** Start **

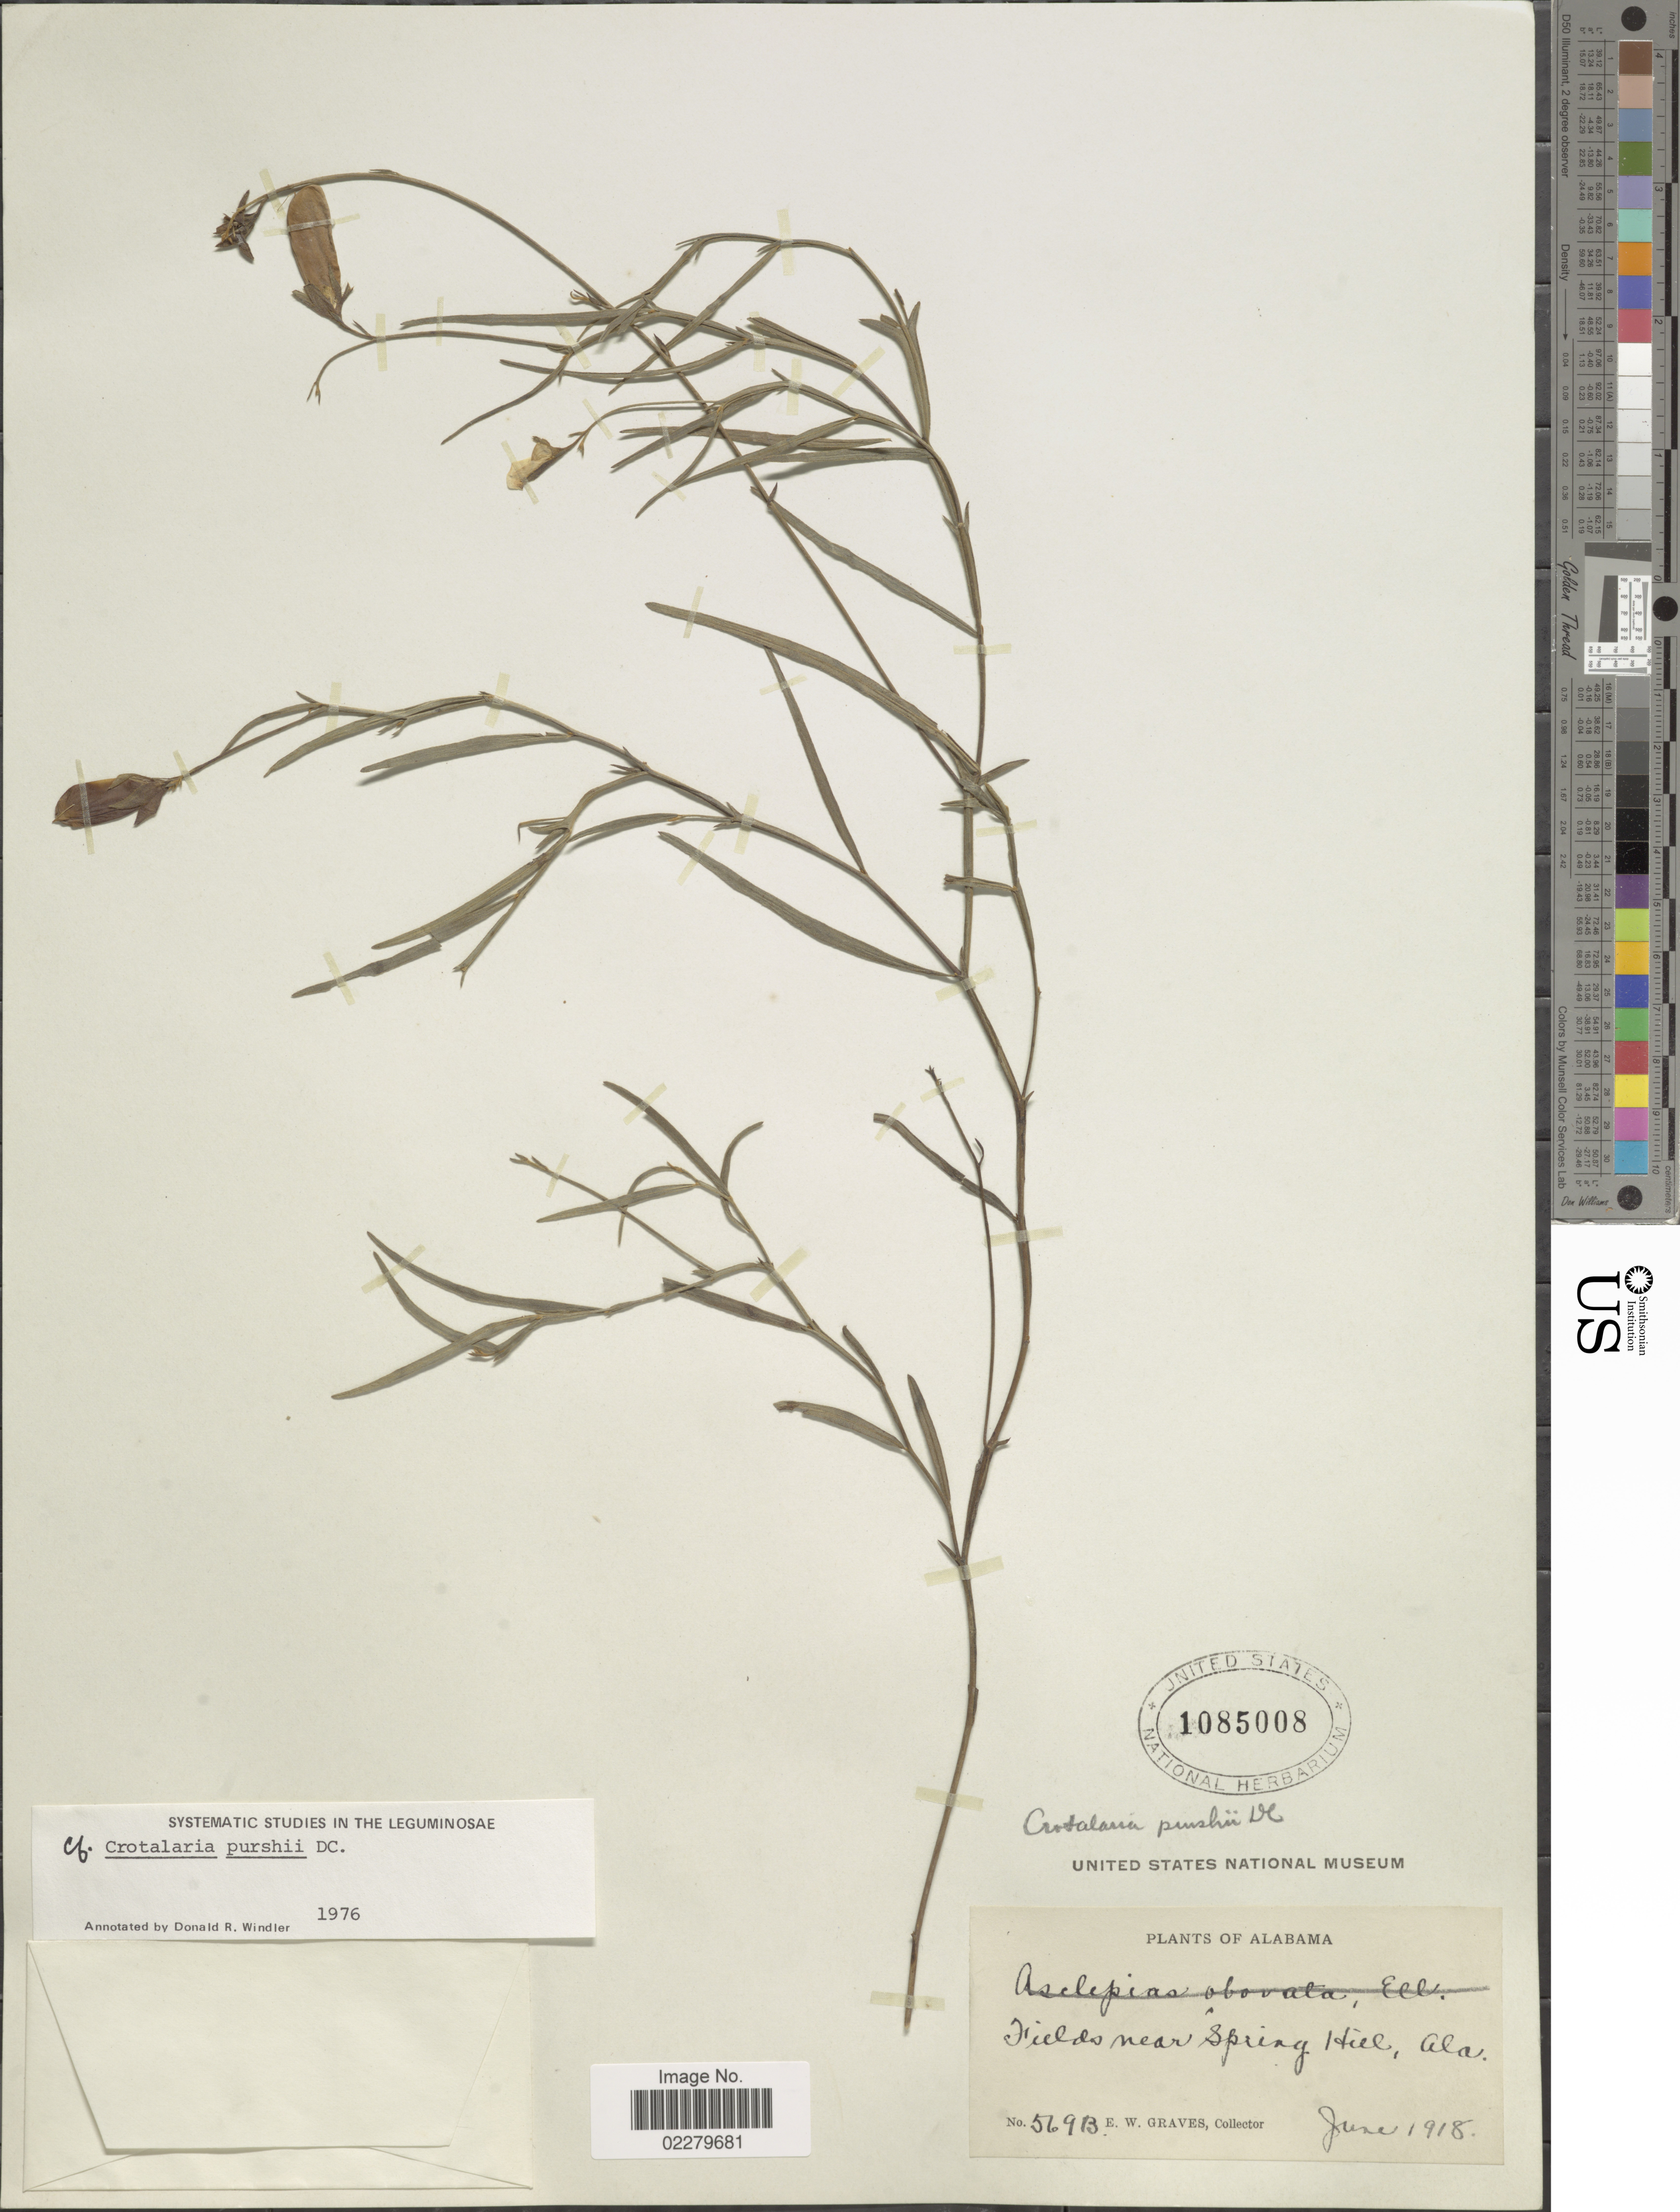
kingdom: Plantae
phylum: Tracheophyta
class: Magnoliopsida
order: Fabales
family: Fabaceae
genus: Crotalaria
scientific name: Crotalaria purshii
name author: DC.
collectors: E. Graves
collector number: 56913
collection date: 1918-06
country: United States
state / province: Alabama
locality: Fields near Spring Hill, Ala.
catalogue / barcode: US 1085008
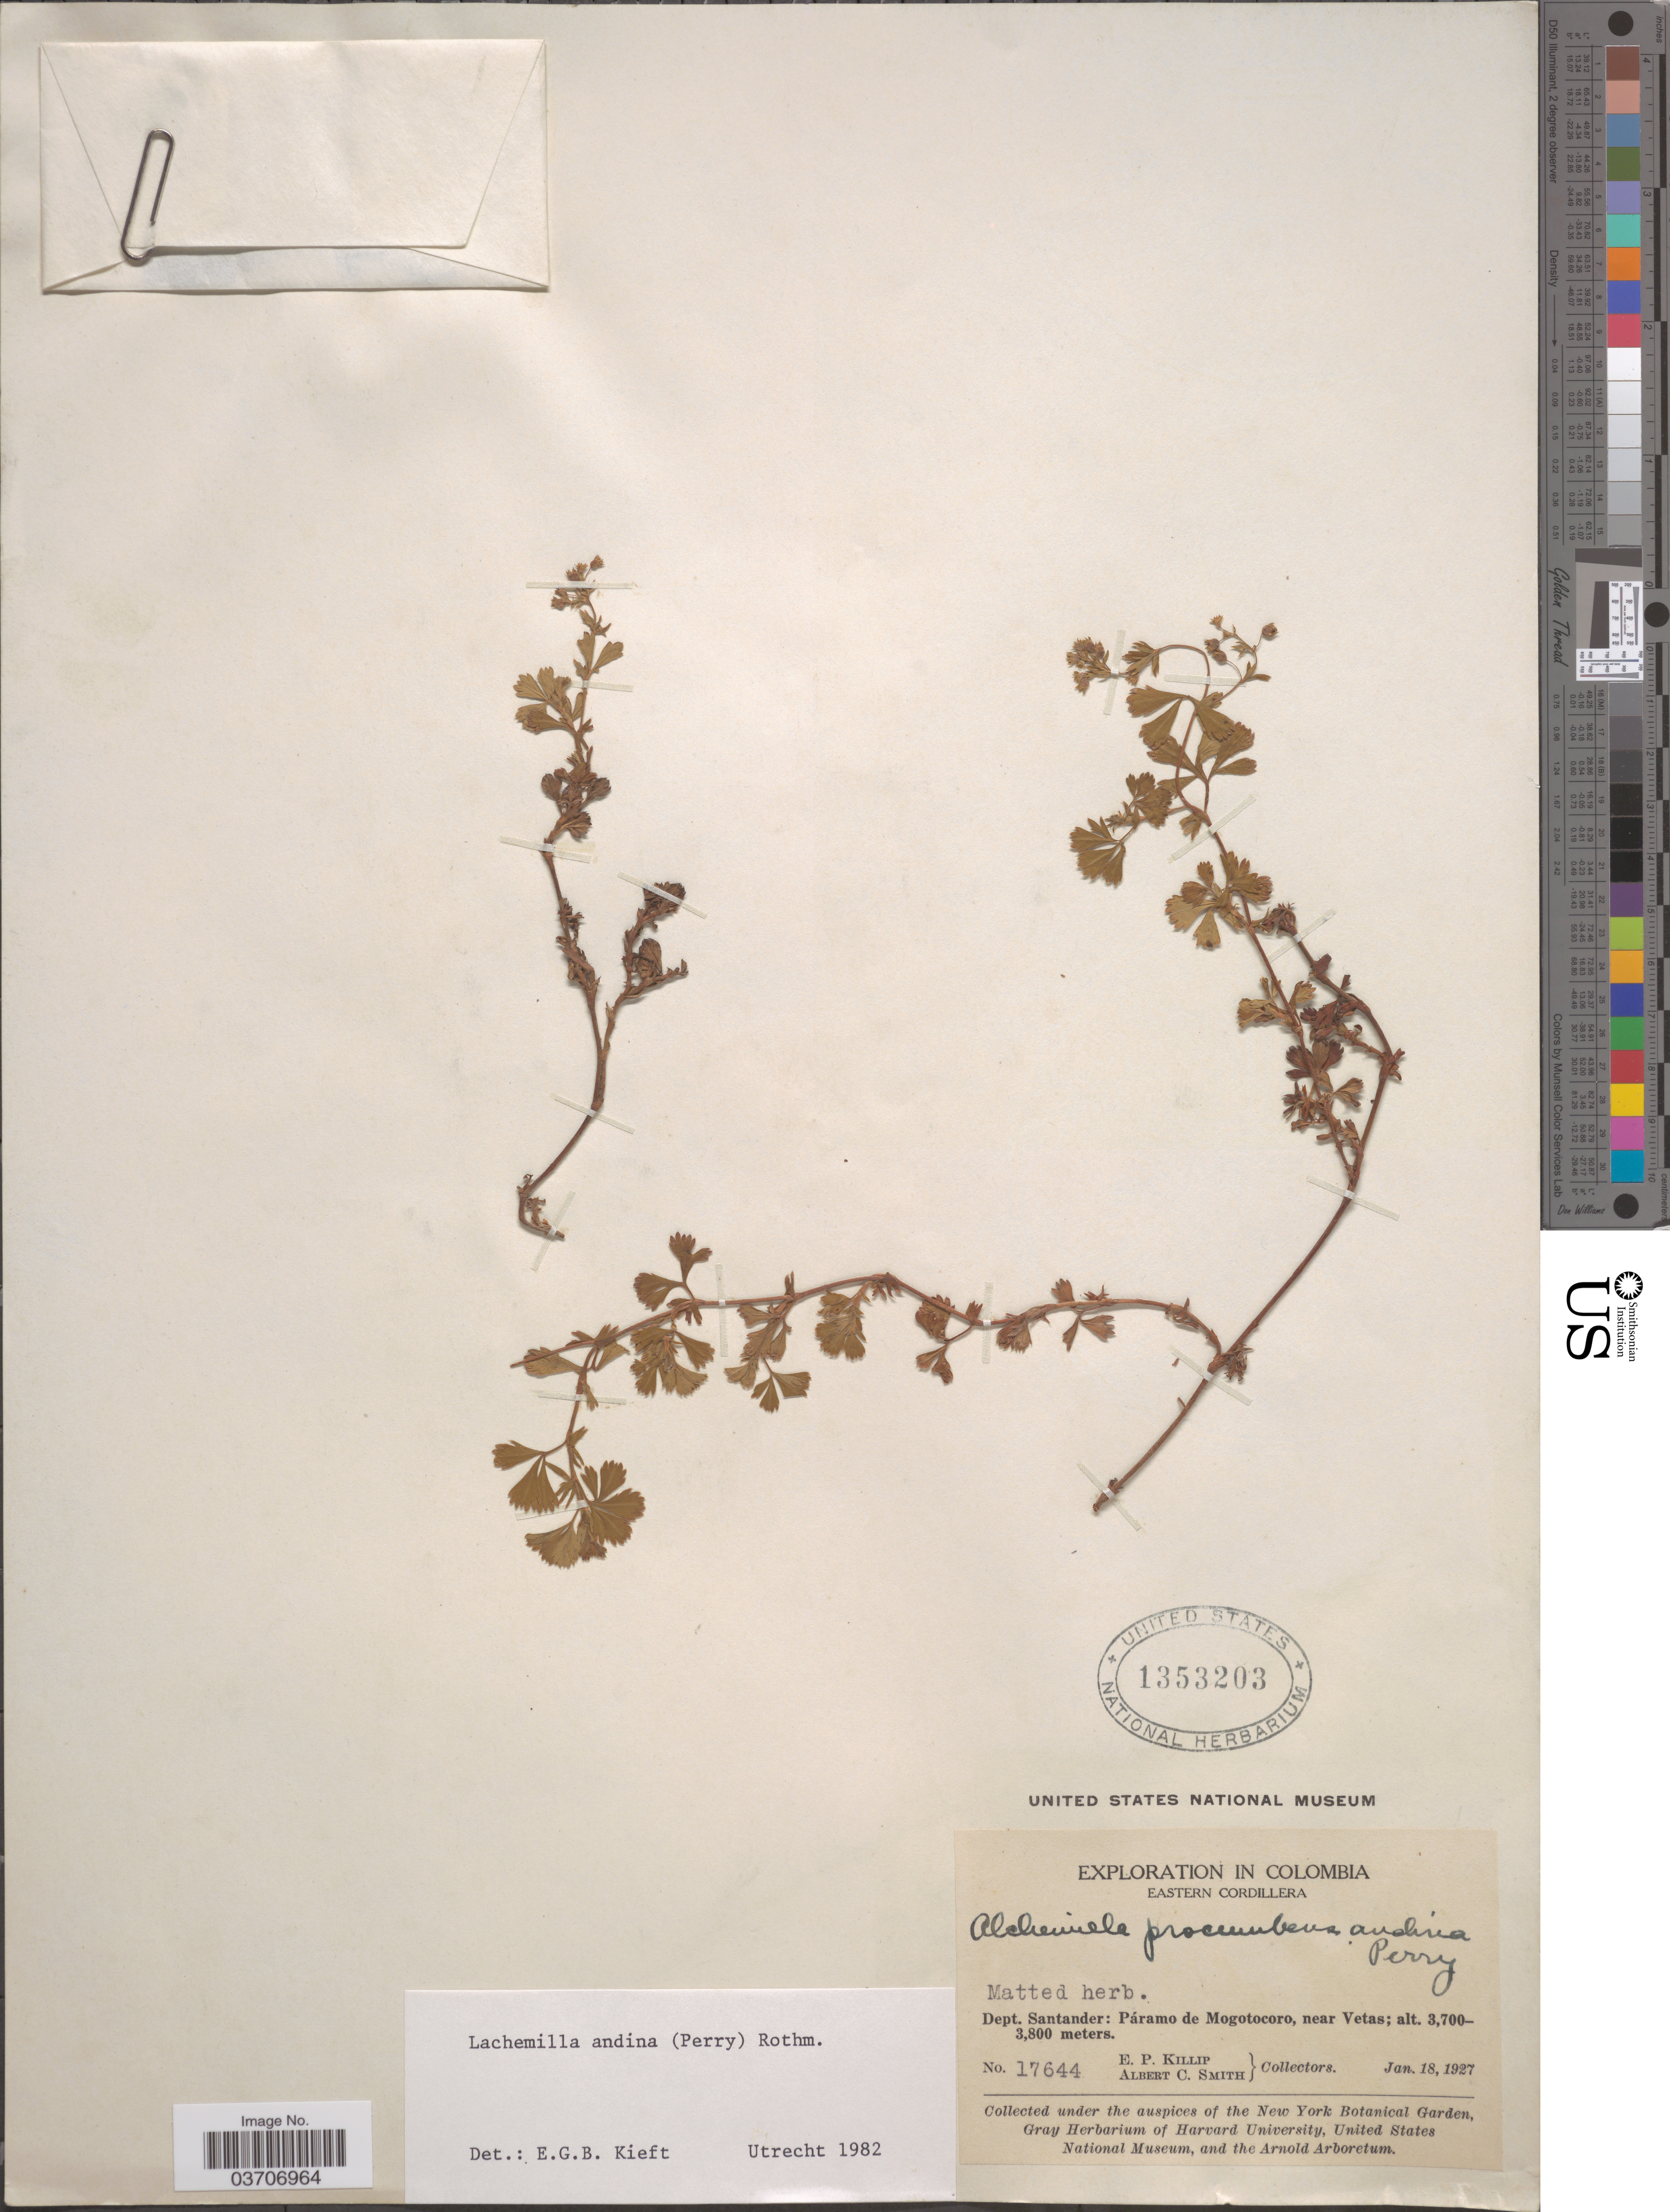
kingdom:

** End **

§ **Task goal**
Write out the records again, substituting "realm" for every "kingdom" and keeping everything else the same. Leave the pictures out.

§ **Written solution**
realm: Plantae
phylum: Tracheophyta
class: Magnoliopsida
order: Fabales
family: Fabaceae
genus: Crotalaria
scientific name: Crotalaria purshii
name author: DC.
collectors: E. Graves
collector number: 56913
collection date: 1918-06
country: United States
state / province: Alabama
locality: Fields near Spring Hill, Ala.
catalogue / barcode: US 1085008
realm:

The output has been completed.